> [ACTION ITEM]:
Your answer is the lines below, exactly, from the one that contains "X50000000Y-45100000D02*" through the one that contains "X49500000Y-45600000D02*", both included.

> [DATA SHOWN]:
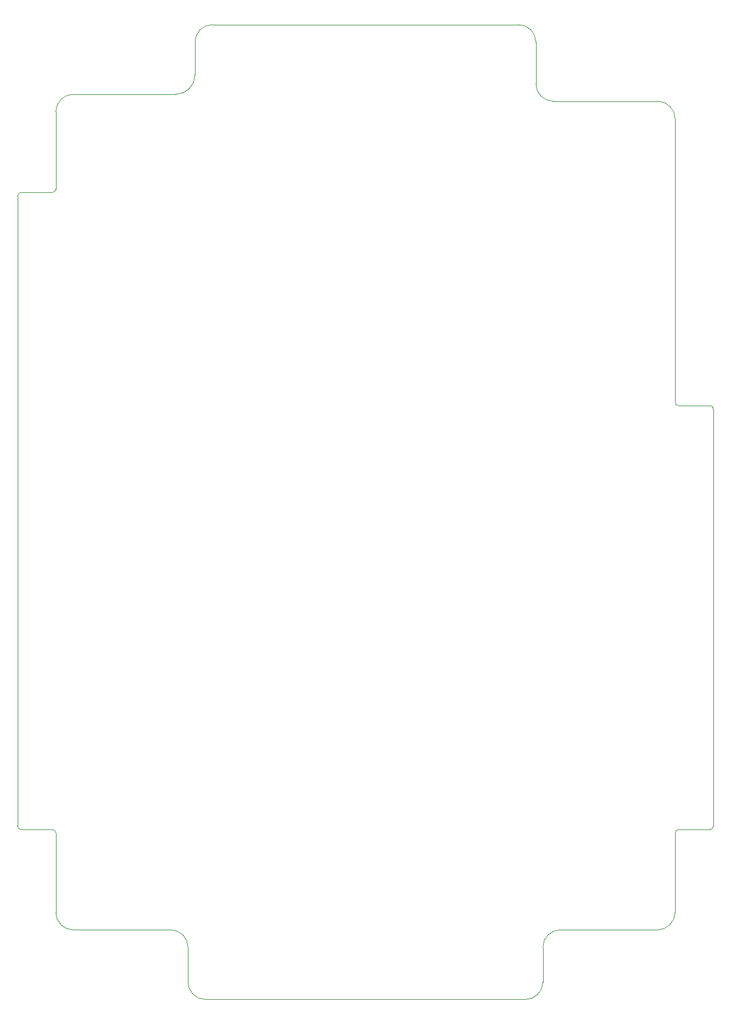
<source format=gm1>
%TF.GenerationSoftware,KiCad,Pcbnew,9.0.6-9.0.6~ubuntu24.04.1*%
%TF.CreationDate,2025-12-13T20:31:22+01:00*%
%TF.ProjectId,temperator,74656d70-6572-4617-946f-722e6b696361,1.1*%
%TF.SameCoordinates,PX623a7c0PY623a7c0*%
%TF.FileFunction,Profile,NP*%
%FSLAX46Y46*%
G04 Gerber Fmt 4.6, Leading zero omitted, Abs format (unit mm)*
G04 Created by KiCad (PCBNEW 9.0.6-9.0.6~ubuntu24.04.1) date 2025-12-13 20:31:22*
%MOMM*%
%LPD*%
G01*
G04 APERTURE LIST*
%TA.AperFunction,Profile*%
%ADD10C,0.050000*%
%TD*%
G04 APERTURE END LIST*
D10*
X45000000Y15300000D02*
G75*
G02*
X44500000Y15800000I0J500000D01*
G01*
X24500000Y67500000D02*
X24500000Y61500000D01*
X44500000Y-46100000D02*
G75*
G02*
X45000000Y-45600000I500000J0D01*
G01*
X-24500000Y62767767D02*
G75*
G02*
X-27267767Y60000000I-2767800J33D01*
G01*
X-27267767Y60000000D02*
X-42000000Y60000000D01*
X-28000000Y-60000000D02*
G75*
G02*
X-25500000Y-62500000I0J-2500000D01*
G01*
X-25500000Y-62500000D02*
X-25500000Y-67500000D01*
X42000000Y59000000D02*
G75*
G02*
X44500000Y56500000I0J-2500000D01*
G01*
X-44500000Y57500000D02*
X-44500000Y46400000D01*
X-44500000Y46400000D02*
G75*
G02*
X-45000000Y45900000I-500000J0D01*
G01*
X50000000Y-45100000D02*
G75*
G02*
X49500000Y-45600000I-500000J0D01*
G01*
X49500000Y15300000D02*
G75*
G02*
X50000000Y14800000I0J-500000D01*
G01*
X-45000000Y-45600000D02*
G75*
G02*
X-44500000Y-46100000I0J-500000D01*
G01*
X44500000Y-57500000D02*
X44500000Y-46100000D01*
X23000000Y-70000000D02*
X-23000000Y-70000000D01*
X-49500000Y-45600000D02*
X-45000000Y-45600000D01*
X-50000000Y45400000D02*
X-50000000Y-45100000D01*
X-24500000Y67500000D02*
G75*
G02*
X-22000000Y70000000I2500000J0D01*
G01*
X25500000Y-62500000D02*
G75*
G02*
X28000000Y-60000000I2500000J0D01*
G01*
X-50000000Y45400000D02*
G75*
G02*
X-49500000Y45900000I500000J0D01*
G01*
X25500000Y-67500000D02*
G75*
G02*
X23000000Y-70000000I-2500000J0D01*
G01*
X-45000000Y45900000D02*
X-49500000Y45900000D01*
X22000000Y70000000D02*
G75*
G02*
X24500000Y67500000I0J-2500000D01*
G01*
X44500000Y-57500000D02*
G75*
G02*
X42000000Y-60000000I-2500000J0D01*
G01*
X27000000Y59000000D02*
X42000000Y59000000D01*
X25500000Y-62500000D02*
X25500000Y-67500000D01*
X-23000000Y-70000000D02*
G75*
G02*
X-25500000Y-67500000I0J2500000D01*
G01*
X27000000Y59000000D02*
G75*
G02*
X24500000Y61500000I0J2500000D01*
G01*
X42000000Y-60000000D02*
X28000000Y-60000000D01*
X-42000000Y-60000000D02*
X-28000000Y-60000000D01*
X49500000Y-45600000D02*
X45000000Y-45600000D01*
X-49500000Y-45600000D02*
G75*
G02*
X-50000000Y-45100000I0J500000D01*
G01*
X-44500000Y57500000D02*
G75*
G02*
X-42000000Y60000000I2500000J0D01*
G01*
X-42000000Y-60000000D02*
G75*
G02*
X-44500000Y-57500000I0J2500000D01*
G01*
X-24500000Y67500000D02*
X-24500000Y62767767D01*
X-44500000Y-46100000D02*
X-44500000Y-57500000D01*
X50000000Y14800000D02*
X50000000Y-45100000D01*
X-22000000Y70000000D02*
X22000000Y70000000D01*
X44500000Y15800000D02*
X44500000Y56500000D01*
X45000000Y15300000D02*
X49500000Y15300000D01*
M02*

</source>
* * *
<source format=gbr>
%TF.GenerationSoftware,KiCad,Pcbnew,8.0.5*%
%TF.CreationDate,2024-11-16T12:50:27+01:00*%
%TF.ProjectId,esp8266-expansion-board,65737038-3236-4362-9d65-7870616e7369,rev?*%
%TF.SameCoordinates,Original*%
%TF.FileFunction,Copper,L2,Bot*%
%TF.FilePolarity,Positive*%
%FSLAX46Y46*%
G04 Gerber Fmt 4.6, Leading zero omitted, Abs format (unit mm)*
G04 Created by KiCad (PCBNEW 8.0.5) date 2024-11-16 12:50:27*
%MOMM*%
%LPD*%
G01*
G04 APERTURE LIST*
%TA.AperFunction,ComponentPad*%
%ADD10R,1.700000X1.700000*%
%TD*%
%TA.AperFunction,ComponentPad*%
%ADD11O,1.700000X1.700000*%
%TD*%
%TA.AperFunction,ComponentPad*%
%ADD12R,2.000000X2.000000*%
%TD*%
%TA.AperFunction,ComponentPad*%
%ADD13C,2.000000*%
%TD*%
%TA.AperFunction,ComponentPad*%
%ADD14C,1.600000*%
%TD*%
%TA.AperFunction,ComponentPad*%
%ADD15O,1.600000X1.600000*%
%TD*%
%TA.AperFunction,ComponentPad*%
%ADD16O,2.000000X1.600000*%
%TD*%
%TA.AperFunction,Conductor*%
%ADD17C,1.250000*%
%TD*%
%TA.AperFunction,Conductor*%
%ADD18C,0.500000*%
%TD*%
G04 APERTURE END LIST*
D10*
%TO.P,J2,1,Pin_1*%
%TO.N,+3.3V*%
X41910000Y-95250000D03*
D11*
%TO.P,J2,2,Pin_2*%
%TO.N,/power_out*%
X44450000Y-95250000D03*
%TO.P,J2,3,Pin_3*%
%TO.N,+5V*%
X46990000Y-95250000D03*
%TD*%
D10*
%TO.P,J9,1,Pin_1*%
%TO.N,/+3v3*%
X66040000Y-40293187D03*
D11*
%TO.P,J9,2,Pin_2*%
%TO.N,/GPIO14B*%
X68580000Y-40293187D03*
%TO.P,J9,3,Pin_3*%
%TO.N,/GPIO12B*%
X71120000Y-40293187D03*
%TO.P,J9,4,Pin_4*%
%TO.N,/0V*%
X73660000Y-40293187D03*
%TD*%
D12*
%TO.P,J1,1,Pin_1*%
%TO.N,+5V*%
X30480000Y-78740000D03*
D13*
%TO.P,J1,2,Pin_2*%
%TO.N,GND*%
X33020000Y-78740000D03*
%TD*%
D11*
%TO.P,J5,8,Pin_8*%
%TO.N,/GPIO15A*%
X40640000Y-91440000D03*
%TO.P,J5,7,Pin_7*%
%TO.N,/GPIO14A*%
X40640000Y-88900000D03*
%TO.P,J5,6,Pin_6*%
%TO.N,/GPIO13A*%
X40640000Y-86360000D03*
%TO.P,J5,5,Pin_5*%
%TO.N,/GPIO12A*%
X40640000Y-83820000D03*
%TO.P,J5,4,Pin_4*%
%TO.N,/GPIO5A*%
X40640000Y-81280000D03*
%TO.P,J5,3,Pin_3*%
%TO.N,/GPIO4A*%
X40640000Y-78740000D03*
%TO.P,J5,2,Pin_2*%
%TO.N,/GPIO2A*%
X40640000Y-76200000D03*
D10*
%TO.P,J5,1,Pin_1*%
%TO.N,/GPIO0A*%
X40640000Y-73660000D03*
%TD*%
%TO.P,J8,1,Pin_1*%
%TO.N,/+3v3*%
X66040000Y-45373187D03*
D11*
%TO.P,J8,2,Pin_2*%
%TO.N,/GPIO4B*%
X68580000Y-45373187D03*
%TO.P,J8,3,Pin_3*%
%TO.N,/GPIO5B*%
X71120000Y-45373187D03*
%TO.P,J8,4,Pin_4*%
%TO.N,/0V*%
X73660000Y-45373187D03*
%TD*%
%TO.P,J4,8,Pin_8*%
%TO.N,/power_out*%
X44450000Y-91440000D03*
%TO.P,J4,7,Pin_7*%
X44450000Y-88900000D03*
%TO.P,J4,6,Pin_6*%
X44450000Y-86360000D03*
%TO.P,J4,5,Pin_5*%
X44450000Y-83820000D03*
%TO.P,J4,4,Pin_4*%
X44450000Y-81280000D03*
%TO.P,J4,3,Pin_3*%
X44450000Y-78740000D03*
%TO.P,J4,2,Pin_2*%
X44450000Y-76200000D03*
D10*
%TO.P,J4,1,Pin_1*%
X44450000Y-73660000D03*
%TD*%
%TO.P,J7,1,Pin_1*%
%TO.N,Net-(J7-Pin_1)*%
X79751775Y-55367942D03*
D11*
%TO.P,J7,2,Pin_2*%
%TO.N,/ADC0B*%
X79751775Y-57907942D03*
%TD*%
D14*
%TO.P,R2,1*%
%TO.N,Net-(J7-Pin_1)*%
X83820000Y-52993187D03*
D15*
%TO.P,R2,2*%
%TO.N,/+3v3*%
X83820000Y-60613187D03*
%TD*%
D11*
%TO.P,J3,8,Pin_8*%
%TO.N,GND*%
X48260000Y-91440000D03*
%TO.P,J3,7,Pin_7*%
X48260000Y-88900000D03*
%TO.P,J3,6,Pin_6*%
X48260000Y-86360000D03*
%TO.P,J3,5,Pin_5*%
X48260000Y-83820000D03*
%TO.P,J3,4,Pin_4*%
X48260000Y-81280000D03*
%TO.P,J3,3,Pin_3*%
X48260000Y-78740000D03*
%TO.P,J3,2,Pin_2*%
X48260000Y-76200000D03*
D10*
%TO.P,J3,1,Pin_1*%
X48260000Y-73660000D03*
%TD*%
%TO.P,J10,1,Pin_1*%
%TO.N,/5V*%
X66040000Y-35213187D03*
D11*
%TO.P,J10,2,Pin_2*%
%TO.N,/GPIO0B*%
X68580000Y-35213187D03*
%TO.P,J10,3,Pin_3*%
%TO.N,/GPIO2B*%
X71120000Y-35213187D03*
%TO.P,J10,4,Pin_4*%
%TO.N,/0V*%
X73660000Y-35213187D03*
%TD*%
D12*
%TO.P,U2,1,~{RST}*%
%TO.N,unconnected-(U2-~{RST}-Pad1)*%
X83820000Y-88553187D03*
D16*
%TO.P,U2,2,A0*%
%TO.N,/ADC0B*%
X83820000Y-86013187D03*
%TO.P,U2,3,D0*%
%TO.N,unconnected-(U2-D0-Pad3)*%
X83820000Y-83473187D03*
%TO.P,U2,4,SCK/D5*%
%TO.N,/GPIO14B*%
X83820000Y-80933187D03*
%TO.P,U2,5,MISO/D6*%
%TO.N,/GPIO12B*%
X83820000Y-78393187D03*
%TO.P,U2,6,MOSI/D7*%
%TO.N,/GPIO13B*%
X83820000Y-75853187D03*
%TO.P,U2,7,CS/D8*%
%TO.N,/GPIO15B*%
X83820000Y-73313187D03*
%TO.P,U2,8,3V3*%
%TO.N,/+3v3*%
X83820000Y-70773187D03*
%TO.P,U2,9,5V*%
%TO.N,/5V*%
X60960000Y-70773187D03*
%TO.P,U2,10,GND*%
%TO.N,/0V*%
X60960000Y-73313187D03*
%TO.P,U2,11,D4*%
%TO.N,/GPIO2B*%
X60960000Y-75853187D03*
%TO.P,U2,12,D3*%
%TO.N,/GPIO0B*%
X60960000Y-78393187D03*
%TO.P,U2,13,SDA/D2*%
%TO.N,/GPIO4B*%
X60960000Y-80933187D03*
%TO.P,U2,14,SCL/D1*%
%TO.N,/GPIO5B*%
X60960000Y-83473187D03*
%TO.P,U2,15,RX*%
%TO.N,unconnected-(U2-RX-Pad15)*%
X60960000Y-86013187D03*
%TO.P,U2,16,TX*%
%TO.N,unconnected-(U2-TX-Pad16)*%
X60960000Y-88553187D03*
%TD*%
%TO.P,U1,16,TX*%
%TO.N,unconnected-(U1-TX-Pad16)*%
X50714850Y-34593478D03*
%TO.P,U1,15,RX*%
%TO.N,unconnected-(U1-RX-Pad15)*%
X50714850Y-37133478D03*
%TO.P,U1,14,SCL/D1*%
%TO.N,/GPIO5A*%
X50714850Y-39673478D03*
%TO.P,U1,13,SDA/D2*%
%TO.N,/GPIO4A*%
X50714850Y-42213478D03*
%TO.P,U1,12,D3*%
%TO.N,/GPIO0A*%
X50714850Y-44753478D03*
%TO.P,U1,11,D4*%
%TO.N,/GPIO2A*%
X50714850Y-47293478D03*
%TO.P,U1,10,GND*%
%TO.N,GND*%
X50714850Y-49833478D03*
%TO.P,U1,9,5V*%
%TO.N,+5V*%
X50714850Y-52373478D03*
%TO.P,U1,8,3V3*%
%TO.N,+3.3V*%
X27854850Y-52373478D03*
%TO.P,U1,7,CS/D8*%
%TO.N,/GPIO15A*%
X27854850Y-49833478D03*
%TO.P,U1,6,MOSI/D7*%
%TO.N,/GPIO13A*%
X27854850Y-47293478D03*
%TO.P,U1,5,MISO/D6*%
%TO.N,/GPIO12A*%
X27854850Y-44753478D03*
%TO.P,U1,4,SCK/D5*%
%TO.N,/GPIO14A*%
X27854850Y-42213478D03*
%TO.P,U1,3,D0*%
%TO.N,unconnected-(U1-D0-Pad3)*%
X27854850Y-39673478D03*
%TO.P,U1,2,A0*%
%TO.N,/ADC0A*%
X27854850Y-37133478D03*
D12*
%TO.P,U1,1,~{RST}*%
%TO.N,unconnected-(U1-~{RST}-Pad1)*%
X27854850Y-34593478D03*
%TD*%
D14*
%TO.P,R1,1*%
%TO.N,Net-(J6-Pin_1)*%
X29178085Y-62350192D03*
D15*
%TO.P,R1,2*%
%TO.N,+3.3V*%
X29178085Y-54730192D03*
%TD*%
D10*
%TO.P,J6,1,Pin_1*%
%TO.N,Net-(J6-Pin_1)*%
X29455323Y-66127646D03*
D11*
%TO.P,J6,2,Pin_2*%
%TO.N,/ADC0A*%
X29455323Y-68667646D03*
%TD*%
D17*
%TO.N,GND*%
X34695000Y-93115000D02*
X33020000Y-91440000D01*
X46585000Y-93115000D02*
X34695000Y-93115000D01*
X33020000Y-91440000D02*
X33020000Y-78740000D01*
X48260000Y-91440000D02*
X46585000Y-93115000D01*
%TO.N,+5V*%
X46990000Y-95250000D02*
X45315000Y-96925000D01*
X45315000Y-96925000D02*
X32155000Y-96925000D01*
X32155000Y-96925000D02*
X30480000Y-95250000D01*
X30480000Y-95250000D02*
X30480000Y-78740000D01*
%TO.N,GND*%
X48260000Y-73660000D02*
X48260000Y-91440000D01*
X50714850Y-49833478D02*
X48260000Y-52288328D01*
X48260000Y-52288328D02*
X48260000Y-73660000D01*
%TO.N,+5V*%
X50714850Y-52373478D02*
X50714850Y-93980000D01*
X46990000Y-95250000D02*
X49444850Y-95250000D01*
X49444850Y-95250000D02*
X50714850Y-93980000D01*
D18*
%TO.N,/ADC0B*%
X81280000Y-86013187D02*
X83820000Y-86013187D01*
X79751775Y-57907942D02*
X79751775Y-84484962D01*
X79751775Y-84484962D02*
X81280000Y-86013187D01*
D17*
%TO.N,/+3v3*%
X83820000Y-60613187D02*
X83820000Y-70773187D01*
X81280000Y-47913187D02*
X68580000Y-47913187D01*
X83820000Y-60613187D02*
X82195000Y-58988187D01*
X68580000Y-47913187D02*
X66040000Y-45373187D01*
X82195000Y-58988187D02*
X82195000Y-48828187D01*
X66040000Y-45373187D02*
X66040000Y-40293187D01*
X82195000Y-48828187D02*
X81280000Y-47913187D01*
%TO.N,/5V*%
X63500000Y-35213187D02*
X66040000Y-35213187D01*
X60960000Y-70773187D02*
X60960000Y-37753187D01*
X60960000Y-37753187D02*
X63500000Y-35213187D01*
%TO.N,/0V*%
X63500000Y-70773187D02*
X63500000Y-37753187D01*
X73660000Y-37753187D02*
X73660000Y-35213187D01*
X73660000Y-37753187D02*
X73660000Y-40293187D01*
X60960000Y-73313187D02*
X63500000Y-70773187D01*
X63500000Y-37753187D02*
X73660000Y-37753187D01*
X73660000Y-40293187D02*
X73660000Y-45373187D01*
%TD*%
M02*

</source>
---
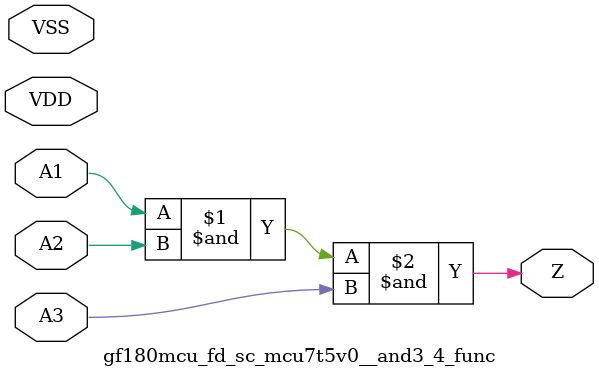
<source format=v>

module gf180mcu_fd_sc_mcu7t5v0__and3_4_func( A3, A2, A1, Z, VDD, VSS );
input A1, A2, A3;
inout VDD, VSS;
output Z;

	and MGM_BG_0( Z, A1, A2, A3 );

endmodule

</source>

> [SOLUTION]:
X50000000Y-45100000D02*
G75*
G02*
X49500000Y-45600000I-500000J0D01*
G01*
X49500000Y15300000D02*
G75*
G02*
X50000000Y14800000I0J-500000D01*
G01*
X-45000000Y-45600000D02*
G75*
G02*
X-44500000Y-46100000I0J-500000D01*
G01*
X44500000Y-57500000D02*
X44500000Y-46100000D01*
X23000000Y-70000000D02*
X-23000000Y-70000000D01*
X-49500000Y-45600000D02*
X-45000000Y-45600000D01*
X-50000000Y45400000D02*
X-50000000Y-45100000D01*
X-24500000Y67500000D02*
G75*
G02*
X-22000000Y70000000I2500000J0D01*
G01*
X25500000Y-62500000D02*
G75*
G02*
X28000000Y-60000000I2500000J0D01*
G01*
X-50000000Y45400000D02*
G75*
G02*
X-49500000Y45900000I500000J0D01*
G01*
X25500000Y-67500000D02*
G75*
G02*
X23000000Y-70000000I-2500000J0D01*
G01*
X-45000000Y45900000D02*
X-49500000Y45900000D01*
X22000000Y70000000D02*
G75*
G02*
X24500000Y67500000I0J-2500000D01*
G01*
X44500000Y-57500000D02*
G75*
G02*
X42000000Y-60000000I-2500000J0D01*
G01*
X27000000Y59000000D02*
X42000000Y59000000D01*
X25500000Y-62500000D02*
X25500000Y-67500000D01*
X-23000000Y-70000000D02*
G75*
G02*
X-25500000Y-67500000I0J2500000D01*
G01*
X27000000Y59000000D02*
G75*
G02*
X24500000Y61500000I0J2500000D01*
G01*
X42000000Y-60000000D02*
X28000000Y-60000000D01*
X-42000000Y-60000000D02*
X-28000000Y-60000000D01*
X49500000Y-45600000D02*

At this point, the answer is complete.